123Berita – 11 Agustus 2026 | Maraknya peredaran beras fortifikasi abal-abal di Indonesia telah memicu kekhawatiran di kalangan anggota Dewan Perwakilan Rakyat (DPR). Nevi Zuairina, anggota Komisi IV DPR dari Fraksi PKS, menyatakan bahwa fenomena ini dapat merusak kepercayaan konsumen terhadap produk pangan yang seharusnya aman dan berkualitas.
Untuk mengatasi masalah ini, Nevi menekankan pentingnya peningkatan pengawasan dan penindakan terhadap pelaku usaha yang melakukan praktik ilegal. Selain itu, perlu dilakukan kampanye kesadaran kepada masyarakat tentang pentingnya memilih produk pangan yang aman dan berkualitas.
Peredaran beras fortifikasi abal-abal juga menimbulkan pertanyaan tentang efektivitas sistem pengawasan mutu pangan di Indonesia. Nevi Zuairina menyarankan agar lembaga terkait, seperti Kementerian Pertanian dan Kementerian Kesehatan, untuk meningkatkan koordinasi dan kolaborasi dalam mengawasi kualitas pangan.

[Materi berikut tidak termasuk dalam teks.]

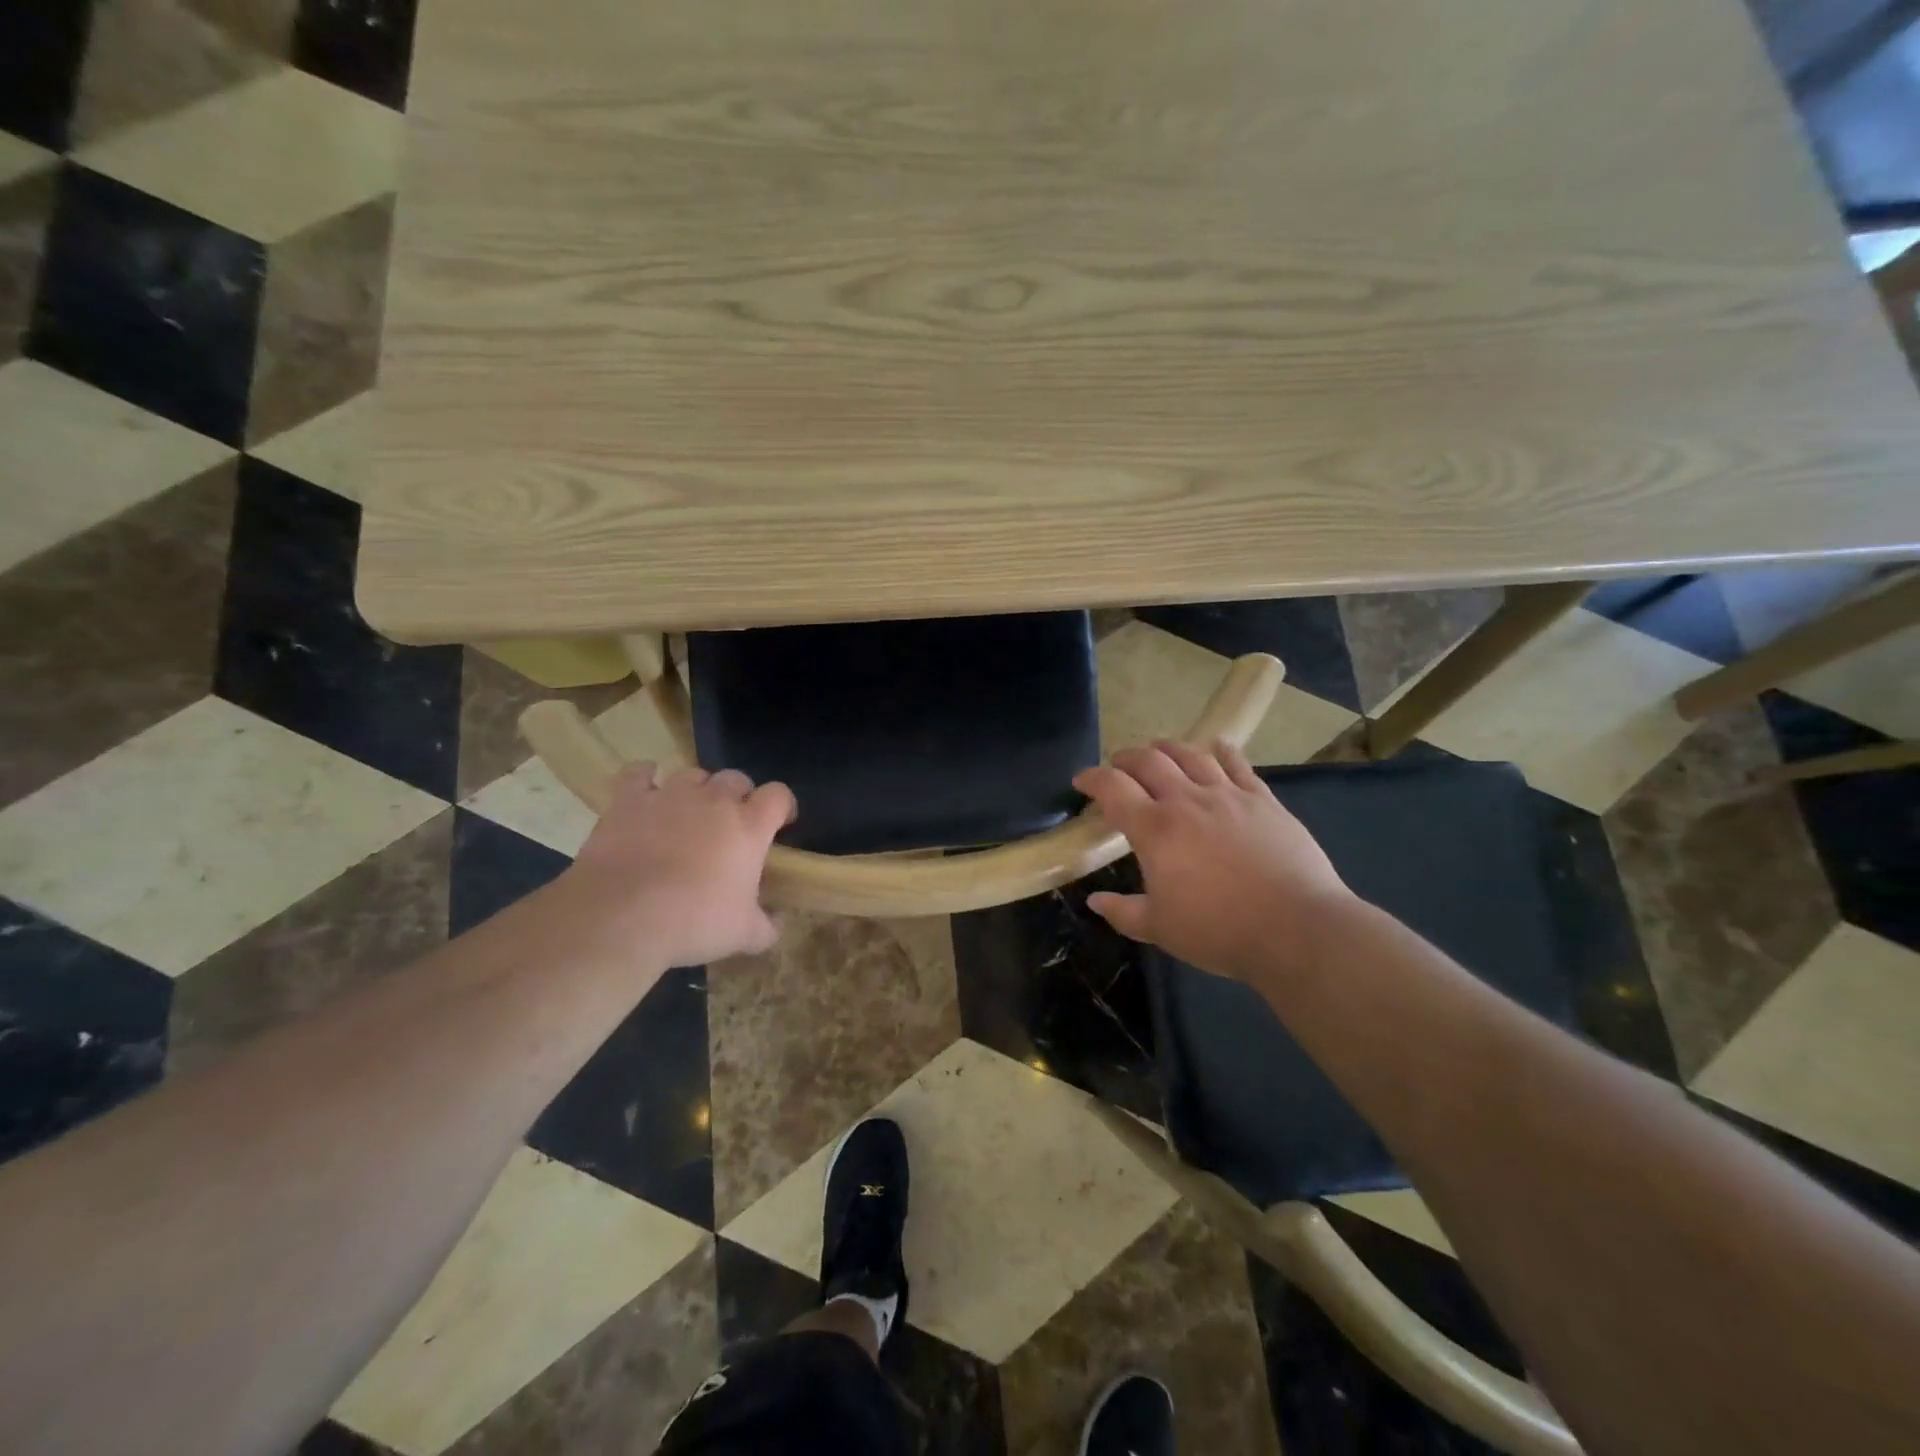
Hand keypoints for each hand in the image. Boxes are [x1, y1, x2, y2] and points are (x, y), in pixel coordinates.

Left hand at [564, 763, 795, 966]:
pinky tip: (647, 788)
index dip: (783, 805)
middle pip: (736, 778)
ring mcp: (670, 795)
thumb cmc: (694, 922)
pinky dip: (645, 777)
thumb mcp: (743, 934)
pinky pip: (639, 774)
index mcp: (749, 826)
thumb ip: (768, 926)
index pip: (779, 795)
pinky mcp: (629, 800)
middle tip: (732, 823)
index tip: (780, 823)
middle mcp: (714, 800)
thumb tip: (778, 923)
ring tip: (690, 812)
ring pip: (693, 774)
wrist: (622, 916)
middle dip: (739, 795)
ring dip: (698, 789)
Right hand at [1072, 741, 1352, 983]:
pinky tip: (1216, 746)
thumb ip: (1123, 912)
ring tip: (1158, 750)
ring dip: (1167, 748)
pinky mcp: (1263, 800)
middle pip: (1149, 761)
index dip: (1091, 779)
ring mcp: (1228, 795)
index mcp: (1155, 828)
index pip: (1112, 788)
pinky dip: (1222, 751)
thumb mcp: (1160, 929)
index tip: (1081, 781)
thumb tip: (1094, 902)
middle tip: (1117, 766)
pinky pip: (1238, 764)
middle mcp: (1187, 800)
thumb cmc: (1219, 930)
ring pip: (1191, 754)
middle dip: (1126, 758)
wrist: (1296, 928)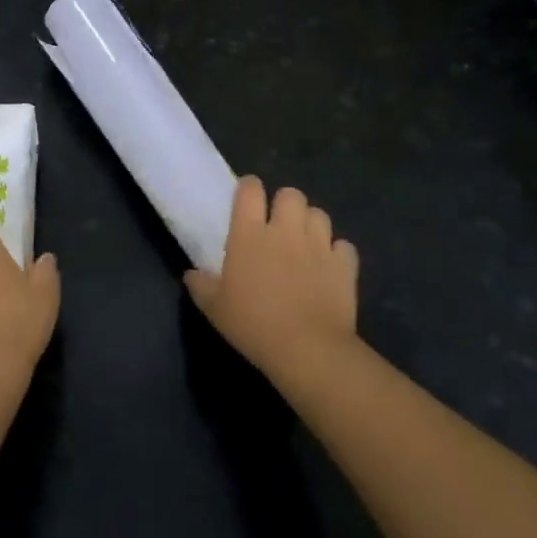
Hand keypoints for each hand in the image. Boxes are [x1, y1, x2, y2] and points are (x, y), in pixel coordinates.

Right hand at [184, 176, 359, 382]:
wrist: (307, 350)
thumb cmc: (254, 325)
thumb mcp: (214, 308)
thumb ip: (201, 285)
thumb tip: (191, 274)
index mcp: (249, 234)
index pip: (250, 190)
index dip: (249, 187)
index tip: (247, 197)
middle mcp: (285, 231)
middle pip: (290, 194)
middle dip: (285, 203)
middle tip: (279, 224)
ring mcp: (318, 246)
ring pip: (319, 214)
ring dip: (311, 223)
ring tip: (305, 241)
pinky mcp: (344, 266)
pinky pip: (344, 246)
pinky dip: (337, 252)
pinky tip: (330, 266)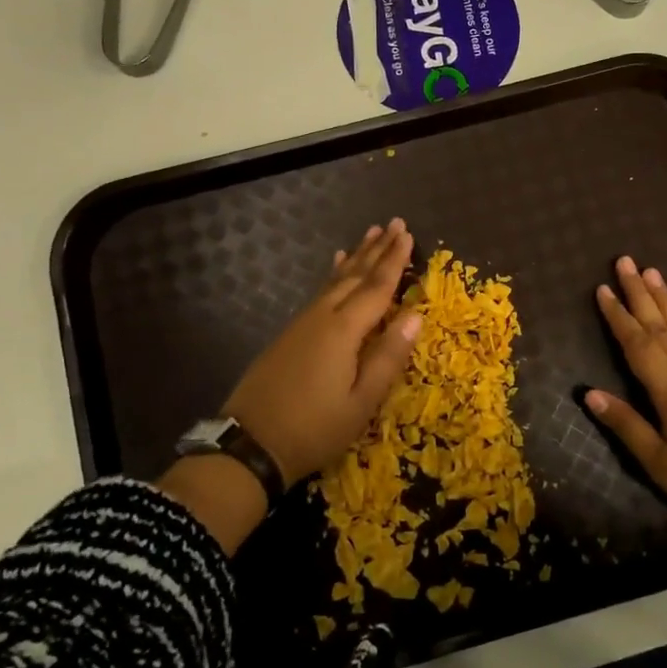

Dalam beberapa tahun terakhir, upaya fortifikasi pangan telah dilakukan untuk meningkatkan nilai gizi masyarakat. Namun, maraknya peredaran produk abal-abal dapat menghambat upaya ini dan membahayakan kesehatan masyarakat. Oleh karena itu, perlu dilakukan upaya serius untuk mengatasi masalah ini dan memastikan bahwa konsumen mendapatkan produk pangan yang aman dan berkualitas.
Di akhir, Nevi Zuairina menegaskan bahwa DPR akan terus memantau dan mengawal upaya pemerintah dalam menangani peredaran beras fortifikasi abal-abal. Ini merupakan komitmen untuk melindungi kepentingan konsumen dan meningkatkan kualitas pangan di Indonesia.